São nesses crimes que os acusados costumam responder ao processo e aguardar os recursos em liberdade. É o que aponta Ludmila Ribeiro, professora da Universidade Federal de Minas Gerais (UFMG), pesquisadora do Centro de Estudos de Criminalidade e Segurança Pública e associada ao Fórum Brasileiro de Segurança Pública. Segundo a especialista, ao permitir que esses réus fiquem soltos durante o processo, a Justiça geralmente presume que eles tinham uma relação pessoal com as vítimas e, por isso, tenderiam a não cometer novos crimes.
Já os acusados que chegam presos ao júri (e que continuam presos após a condenação) são os dos crimes de grande repercussão midiática e sobretudo os integrantes de facções criminosas, os quais a Justiça entende que tendem a se envolver em novos homicídios. Os réus podem chegar presos ao Tribunal do Júri em duas situações:
- quando foram pegos em flagrante;
- ou quando tiveram a prisão preventiva decretada ao longo do processo — por risco de fuga ou por atrapalhar a investigação, por exemplo.

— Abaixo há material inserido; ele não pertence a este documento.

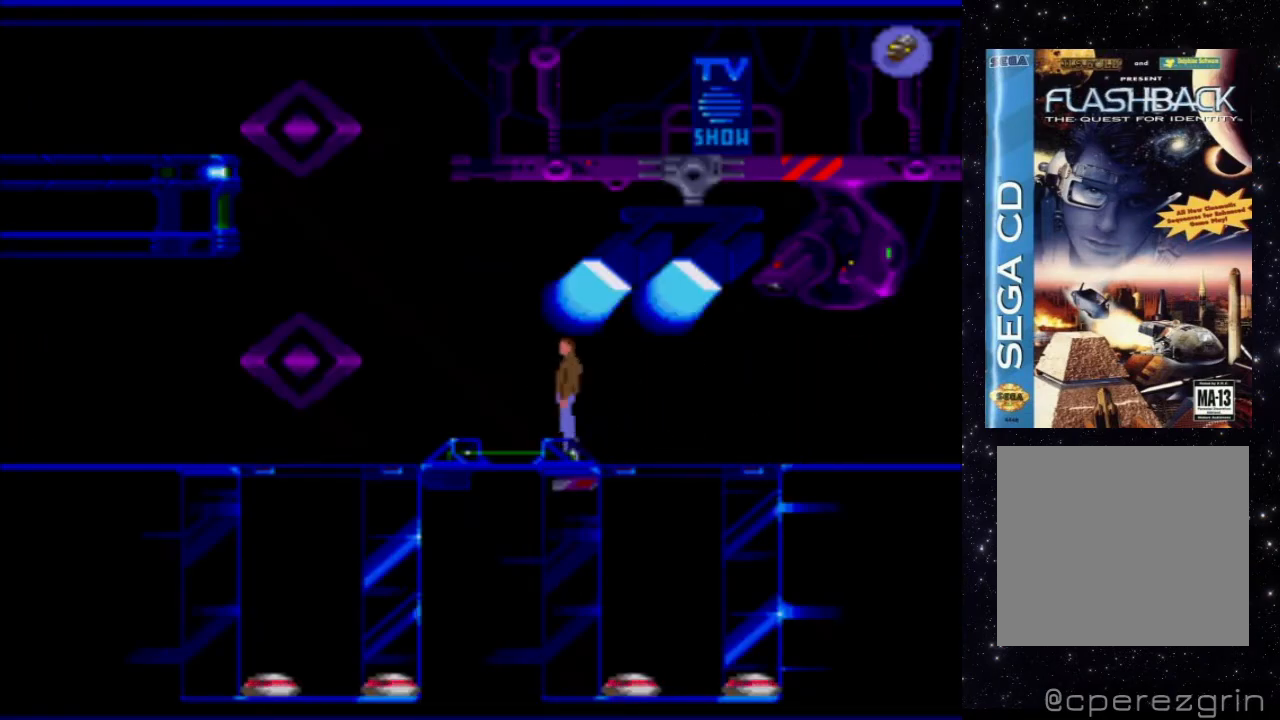
{"buttons": ["DPAD_LEFT"], "events": []}
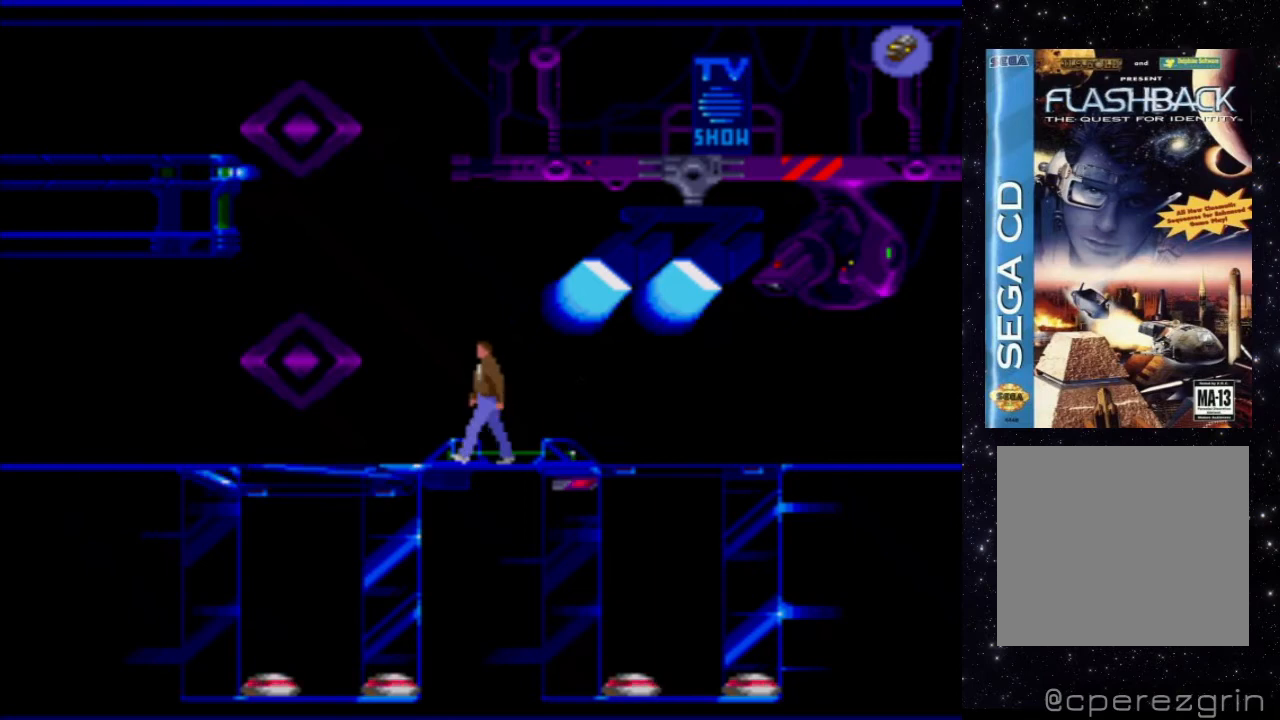
{"buttons": [], "events": [[220, "DPAD_LEFT", "up"]]}
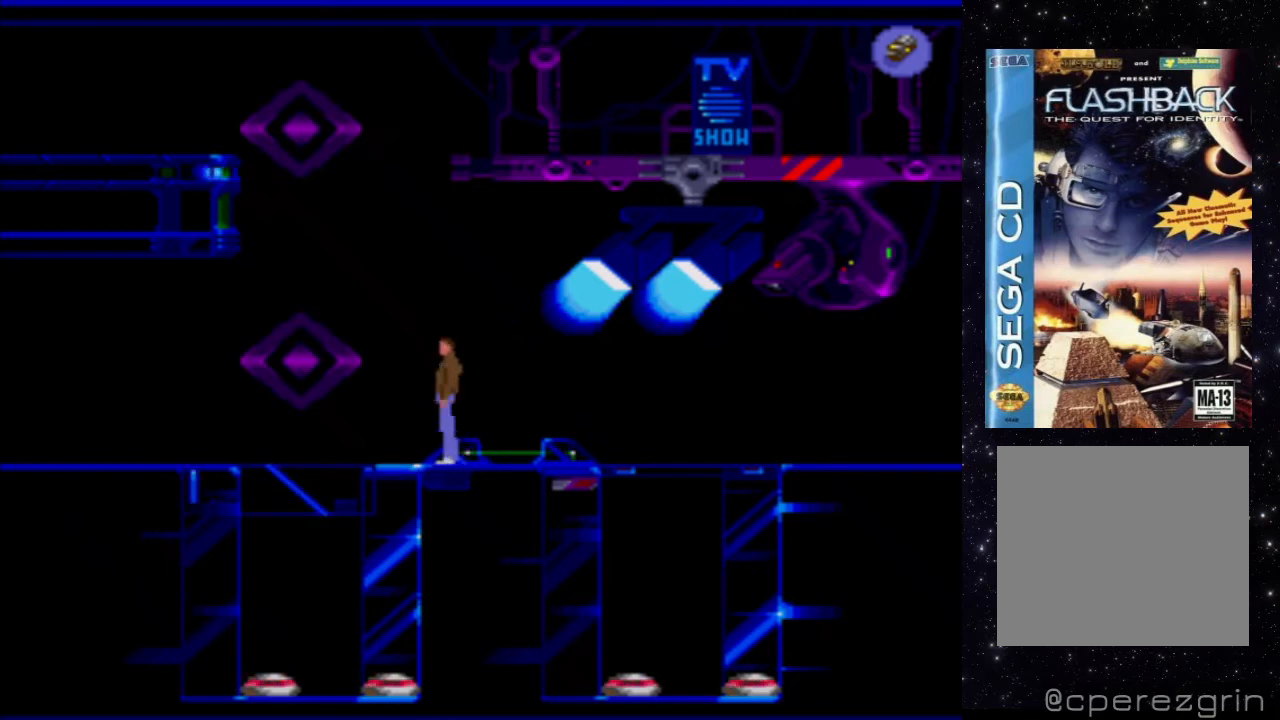
{"buttons": ["X", "DPAD_UP"], "events": [[60, "X", "down"], [280, "DPAD_UP", "down"]]}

Não existem dados atuais sobre o percentual de réus que respondem aos processos de homicídio presos ou soltos. Um estudo publicado por Ludmila em 2014, a partir da análise de processos julgados pelo júri em cinco capitais em 2013, mostrou que em cerca de 30% dos casos os acusados chegavam ao julgamento presos: 20% por flagrantes e 10% por prisões decretadas no curso do processo (preventivas).